Spousal maintenance guidelines Minnesotans should know

On Behalf of | Feb 6, 2026 | Family Law

Going through a divorce can raise difficult financial questions, with spousal maintenance being one of the most pressing concerns. This blog outlines what this can mean for you and what role it plays in your divorce proceedings.

How Minnesota defines spousal maintenance

Spousal maintenance, sometimes called alimony, is a court-ordered payment from one spouse to another following a divorce. State courts may award it when one spouse lacks the income or resources to cover their basic needs based on the lifestyle they had during the marriage.

How transitional and indefinite maintenance differ

Minnesota recognizes the following types of alimony:

  • Transitional maintenance provides financial support for a limited time. Judges often award it when you or your spouse needs help completing education, gaining job skills or taking other steps toward becoming financially independent.
  • Indefinite maintenance does not have a set end date. Judges usually consider it in longer marriages when you or your spouse is unlikely to reach full financial independence due to age, health or long-term absence from the workforce.

Understanding recent terminology changes also helps you clarify these distinctions. In August 2024, state law replaced the phrase “permanent maintenance” with indefinite maintenance.

The term temporary maintenance still applies to support paid while your divorce remains pending. However, once the court issues a final divorce order, any support set for a defined period now falls under the term transitional maintenance.

How courts decide spousal support

If the judges identify a need, it then weighs several factors to set the amount and length of support. These factors can include:

  • The financial resources, including the property you will receive in the divorce
  • The time you need to acquire sufficient education or training to find appropriate employment
  • The marital standard of living, and critically, how much of that lifestyle was funded by debt

Before awarding maintenance, a court must first determine whether a genuine financial need exists by looking at whether you or your spouse lacks enough property or income to maintain the lifestyle you shared during the marriage.
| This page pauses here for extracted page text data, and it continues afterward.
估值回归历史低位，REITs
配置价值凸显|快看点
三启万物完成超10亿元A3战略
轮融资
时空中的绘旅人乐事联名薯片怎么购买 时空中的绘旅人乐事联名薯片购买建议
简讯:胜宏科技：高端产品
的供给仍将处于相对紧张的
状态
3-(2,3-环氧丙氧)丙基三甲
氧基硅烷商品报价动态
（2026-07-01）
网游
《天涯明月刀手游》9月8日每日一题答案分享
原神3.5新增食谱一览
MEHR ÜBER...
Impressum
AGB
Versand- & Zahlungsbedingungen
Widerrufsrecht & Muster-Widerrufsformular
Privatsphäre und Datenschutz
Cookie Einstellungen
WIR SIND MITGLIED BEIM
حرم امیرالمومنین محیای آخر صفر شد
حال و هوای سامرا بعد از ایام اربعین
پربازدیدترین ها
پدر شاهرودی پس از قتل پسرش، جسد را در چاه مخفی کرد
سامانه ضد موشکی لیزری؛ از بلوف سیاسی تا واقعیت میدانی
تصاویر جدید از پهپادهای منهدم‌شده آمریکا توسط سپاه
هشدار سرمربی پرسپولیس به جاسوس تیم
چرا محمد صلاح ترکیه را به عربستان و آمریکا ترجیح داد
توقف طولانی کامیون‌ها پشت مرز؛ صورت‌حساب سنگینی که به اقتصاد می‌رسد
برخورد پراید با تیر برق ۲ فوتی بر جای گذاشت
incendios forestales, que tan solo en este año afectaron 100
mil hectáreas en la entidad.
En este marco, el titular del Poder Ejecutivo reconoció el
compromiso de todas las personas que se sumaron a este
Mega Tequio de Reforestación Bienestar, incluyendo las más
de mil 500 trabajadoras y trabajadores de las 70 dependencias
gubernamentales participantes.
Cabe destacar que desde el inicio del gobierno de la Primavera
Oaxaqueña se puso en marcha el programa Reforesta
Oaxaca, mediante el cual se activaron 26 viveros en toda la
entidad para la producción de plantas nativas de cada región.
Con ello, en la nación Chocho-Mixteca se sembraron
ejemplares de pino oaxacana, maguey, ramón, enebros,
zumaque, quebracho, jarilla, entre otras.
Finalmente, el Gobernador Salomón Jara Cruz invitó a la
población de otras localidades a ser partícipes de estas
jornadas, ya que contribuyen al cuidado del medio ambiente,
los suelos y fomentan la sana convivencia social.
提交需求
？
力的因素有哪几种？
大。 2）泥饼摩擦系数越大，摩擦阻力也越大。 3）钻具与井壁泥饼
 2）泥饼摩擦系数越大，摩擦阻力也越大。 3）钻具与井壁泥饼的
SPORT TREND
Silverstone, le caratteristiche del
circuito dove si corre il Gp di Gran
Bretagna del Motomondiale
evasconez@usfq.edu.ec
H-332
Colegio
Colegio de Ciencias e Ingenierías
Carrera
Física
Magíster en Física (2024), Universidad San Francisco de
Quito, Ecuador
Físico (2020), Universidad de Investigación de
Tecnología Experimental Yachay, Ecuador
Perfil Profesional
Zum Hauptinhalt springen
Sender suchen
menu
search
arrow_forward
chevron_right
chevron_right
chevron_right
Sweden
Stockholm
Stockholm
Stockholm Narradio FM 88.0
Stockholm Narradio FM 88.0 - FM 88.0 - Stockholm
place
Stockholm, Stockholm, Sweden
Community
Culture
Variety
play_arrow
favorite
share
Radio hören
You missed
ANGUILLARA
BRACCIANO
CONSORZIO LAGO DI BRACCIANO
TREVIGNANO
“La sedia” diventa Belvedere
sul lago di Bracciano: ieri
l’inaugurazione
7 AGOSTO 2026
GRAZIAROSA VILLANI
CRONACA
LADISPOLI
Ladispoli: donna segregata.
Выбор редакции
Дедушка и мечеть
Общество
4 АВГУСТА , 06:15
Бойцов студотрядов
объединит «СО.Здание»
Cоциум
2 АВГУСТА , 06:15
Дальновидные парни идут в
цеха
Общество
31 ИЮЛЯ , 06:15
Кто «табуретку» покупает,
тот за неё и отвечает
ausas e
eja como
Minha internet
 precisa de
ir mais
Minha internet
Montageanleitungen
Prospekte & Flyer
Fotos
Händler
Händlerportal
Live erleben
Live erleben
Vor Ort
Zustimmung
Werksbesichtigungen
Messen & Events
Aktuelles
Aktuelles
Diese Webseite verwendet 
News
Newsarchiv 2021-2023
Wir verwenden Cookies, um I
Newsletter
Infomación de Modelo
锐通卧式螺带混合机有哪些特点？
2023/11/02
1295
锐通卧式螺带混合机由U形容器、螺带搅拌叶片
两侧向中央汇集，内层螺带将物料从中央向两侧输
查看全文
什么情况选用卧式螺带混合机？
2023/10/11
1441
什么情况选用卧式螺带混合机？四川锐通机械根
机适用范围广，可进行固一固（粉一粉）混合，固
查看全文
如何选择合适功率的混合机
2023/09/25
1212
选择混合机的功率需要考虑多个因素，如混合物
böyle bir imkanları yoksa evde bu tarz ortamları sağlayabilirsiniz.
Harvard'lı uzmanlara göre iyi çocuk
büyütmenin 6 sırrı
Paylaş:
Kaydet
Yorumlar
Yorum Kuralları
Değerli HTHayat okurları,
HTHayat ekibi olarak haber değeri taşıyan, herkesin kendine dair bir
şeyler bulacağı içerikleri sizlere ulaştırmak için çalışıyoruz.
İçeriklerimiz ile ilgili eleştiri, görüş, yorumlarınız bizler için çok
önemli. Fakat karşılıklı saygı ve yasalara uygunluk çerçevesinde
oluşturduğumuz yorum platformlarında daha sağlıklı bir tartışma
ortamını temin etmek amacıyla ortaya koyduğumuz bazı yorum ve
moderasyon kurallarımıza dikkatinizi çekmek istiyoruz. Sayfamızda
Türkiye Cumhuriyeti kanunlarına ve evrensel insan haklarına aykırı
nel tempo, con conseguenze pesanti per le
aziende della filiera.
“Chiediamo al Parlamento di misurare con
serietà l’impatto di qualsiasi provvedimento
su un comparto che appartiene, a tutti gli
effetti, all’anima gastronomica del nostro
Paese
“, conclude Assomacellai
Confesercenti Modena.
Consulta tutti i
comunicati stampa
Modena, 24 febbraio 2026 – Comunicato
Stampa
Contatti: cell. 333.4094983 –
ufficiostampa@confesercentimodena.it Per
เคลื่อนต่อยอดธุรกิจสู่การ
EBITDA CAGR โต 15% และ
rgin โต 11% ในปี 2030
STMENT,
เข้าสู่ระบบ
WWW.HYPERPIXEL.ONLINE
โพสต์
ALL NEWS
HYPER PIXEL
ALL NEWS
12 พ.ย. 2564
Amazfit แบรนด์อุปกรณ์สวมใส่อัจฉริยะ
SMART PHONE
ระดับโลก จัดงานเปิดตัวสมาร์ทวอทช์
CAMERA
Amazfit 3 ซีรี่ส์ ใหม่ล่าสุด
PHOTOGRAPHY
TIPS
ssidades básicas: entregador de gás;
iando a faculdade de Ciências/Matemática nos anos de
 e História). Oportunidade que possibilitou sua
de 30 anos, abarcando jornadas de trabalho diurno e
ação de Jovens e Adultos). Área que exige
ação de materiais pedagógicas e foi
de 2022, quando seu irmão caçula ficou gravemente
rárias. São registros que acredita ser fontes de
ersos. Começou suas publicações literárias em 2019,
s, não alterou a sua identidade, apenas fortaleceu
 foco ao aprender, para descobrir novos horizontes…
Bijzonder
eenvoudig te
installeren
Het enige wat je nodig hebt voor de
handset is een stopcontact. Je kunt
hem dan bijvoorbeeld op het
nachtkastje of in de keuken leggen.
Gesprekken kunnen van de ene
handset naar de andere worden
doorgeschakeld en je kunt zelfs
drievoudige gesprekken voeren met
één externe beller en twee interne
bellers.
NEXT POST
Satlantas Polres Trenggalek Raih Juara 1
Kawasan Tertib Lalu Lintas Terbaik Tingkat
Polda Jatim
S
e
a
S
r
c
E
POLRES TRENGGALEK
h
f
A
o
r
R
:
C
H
How long maintenance payments may last

For marriages lasting fewer than five years, courts generally presume that they should not award alimony. When the marriage extends into the five-to-20-year range, judges may instead award transitional maintenance for up to half the length of the marriage. Once a marriage reaches 20 years or more, however, the presumption shifts entirely, with courts generally finding indefinite maintenance appropriate.

These benchmarks are what the law calls “rebuttable presumptions.” In simple terms, they act as a starting point, but a court may adjust the timeline if the facts of the case call for it. Either partner can present evidence to argue for a longer or shorter period.